1/2 cup milk
4 tablespoons butter
1/4 teaspoon kosher salt
pinch cayenne pepper
1 cup flour
4 large eggs
2 ounces grated Parmesan (1/2 cup)
6 ounces grated Gruyère (1 1/2 cups)
1/2 teaspoon black pepper
1 large egg yolk
sea salt, optional
Preheat the oven to 400º F.
In a heavy-bottomed saucepan, combine 1/2 cup of water, the milk, butter, kosher salt, and cayenne. Bring to a boil over medium-high heat, stirring occasionally. Immediately add the flour. Stir quickly into the mixture with a wooden spoon until the dough pulls away from the pan and forms a ball, cooking for an additional minute while stirring.
Remove the dough from the heat and place in a food processor, pulsing twice, and then allowing to cool at least five minutes. Mix in the eggs one at a time, pulsing after each addition until incorporated. Add in the cheese, reserving two tablespoons, and pepper and mix just until combined.

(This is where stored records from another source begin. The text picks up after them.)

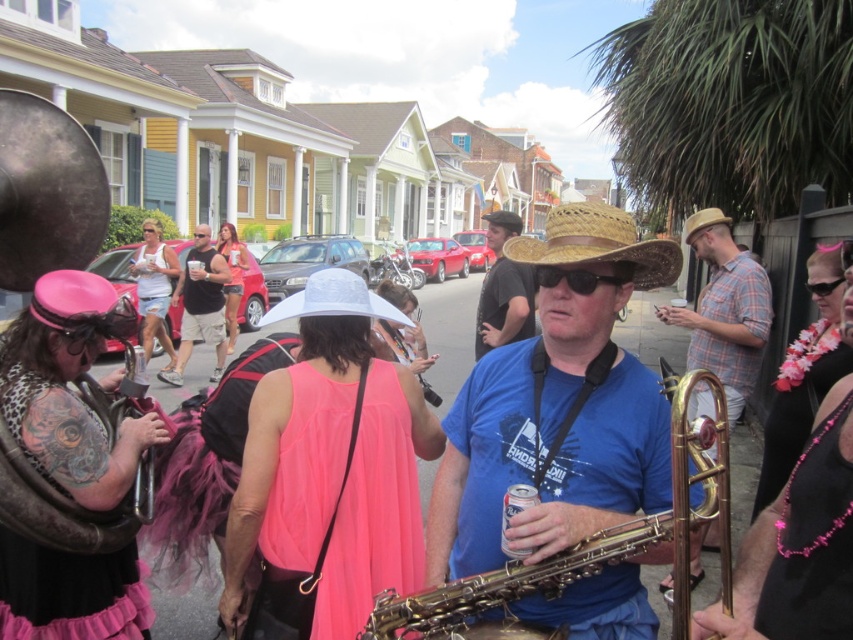
Question: Which point appears closest to the camera in this image?

Choices:
 (A) (7, 561)
 (B) (637, 243)
 (C) (712, 221)
 (D) (727, 410)

Answer: (B)

Question: Which point is closer to the camera?

Choices:
 (A) (337, 499)
 (B) (755, 321)
 (C) (383, 314)
 (D) (111, 332)

Answer: (A)

Question: Which of these objects is positioned farthest from the pink beaded lei at right?

Choices:
 (A) blue fabric shirt at center
 (B) black leather bag at left
 (C) pink chiffon dress at center

Answer: (B)

Question: Does plaid shirt at right appear on the left side of white straw hat at center?

Choices:
 (A) yes
 (B) no

Answer: (B)

Question: Does blue fabric shirt at center appear on the right side of black leather bag at left?

Choices:
 (A) yes
 (B) no

Answer: (A)

Question: Does blue fabric shirt at center have a smaller size compared to pink fabric straw hat at upper left?

Choices:
 (A) yes
 (B) no

Answer: (B)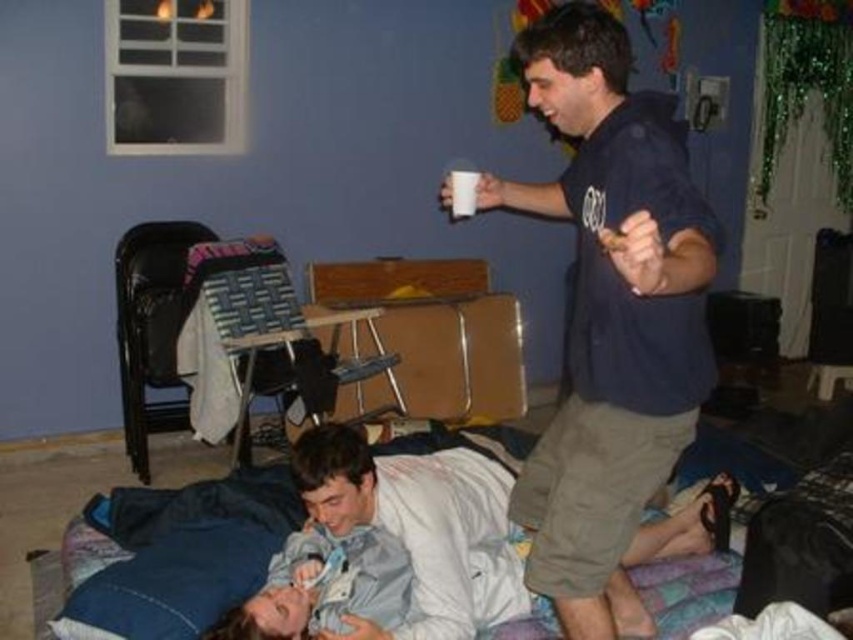
Question: Does dark blue shirt at upper right have a smaller size compared to denim fabric bed at lower center?

Choices:
 (A) no
 (B) yes

Answer: (A)

Question: Observing the image, what is the correct spatial positioning of dark blue shirt at upper right in reference to denim fabric bed at lower center?

Choices:
 (A) left
 (B) right

Answer: (B)

Question: Does dark blue shirt at upper right have a lesser width compared to denim fabric bed at lower center?

Choices:
 (A) no
 (B) yes

Answer: (B)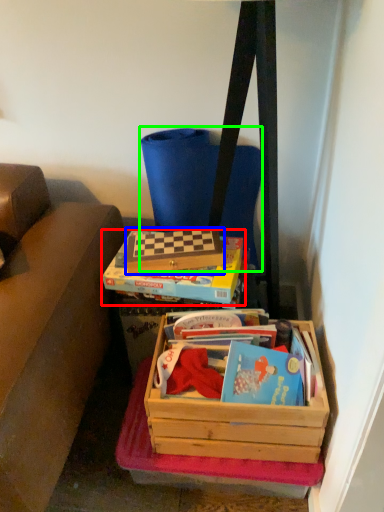
Question: Which is farther away from box (highlighted by a red box)? box (highlighted by a blue box) or messenger bag (highlighted by a green box)?

Choices:
 (A) box
 (B) messenger bag

Answer: (B)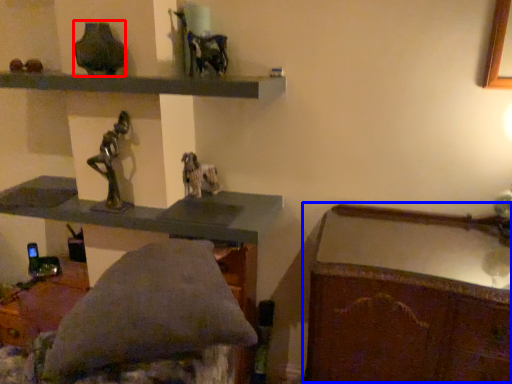
Question: Which of the following is the closest to the observer, vase (highlighted by a red box) or writing desk (highlighted by a blue box)?

Choices:
 (A) vase
 (B) writing desk

Answer: (B)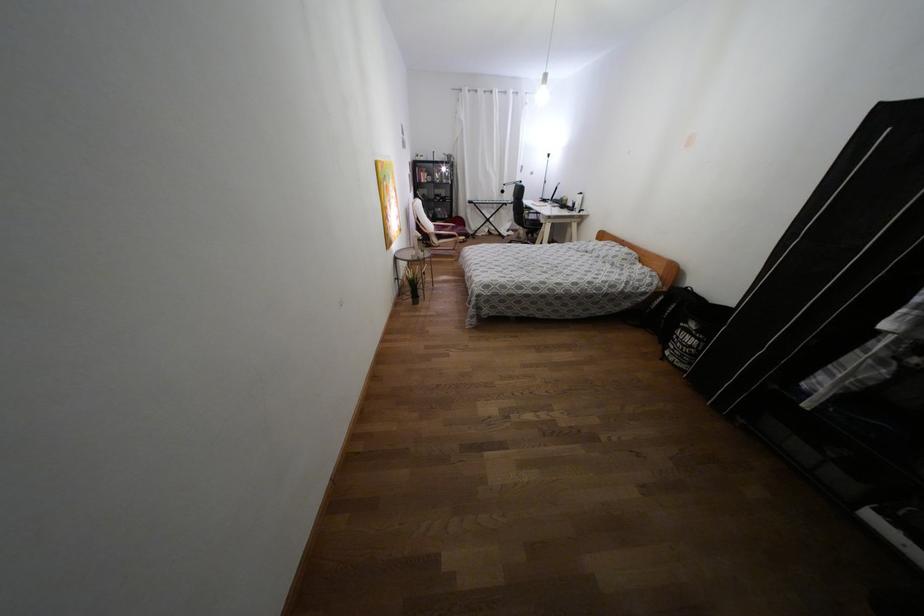
Find where to sit the black office chair sitting surface. Please return your answer as a coordinate pair (x, y).

(532, 222)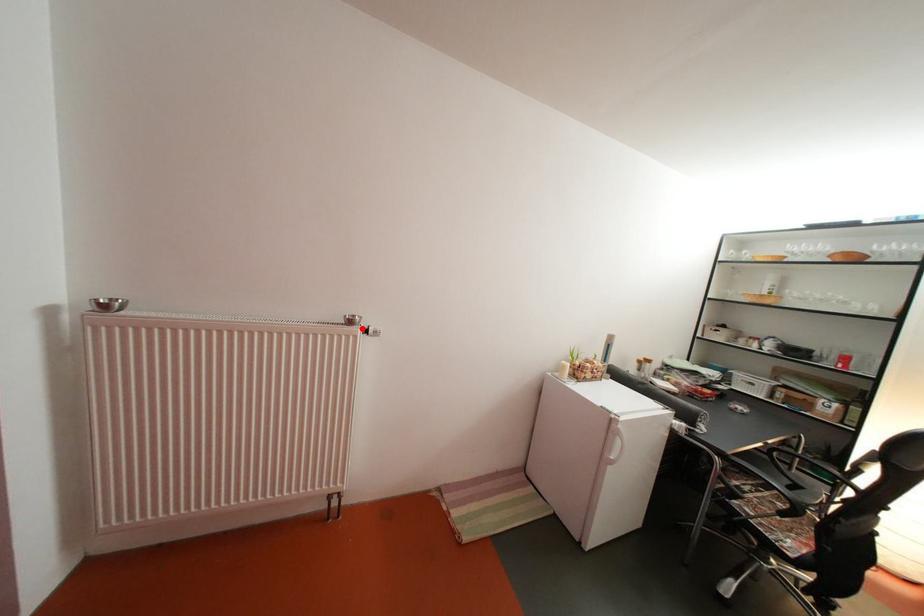
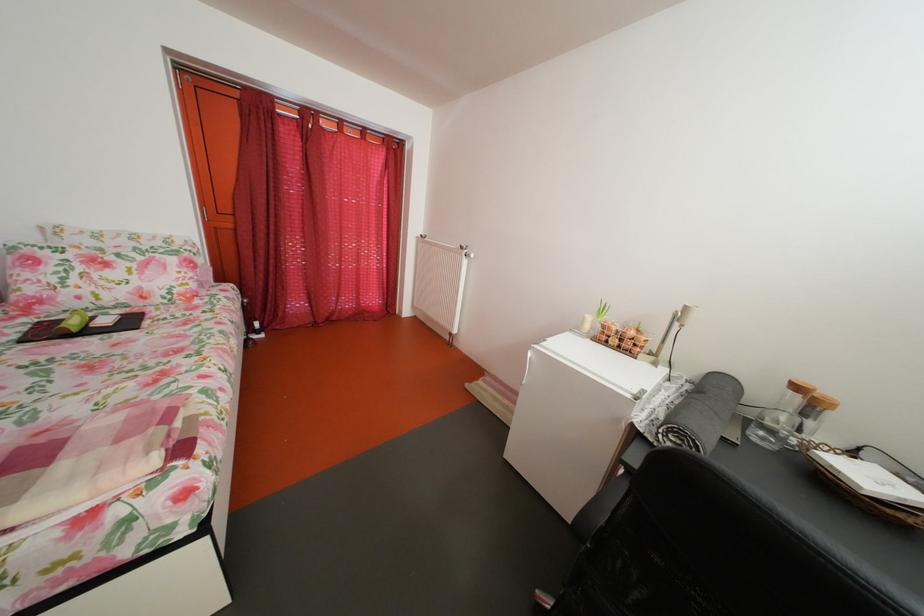
Find the pixel in the second image that matches the highlighted location in the first image.

(473, 254)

Place the dough in a pastry bag and pipe into 1-tablespoon rounds on a parchment- or baking-mat-lined baking sheet, 2″ apart. Alternatively, scoop balls using a small scoop or two spoons onto the lined baking sheet.
Beat the egg yolk with one teaspoon of water. Brush lightly over the top of the rounds with a pastry brush. Sprinkle with reserved cheese and a bit of sea salt, if desired.
Bake for 25 minutes, until rounds are golden brown and dry in the center. They should sound hollow when tapped.
Serve warm. These can be reheated for a few minutes in the oven just before serving.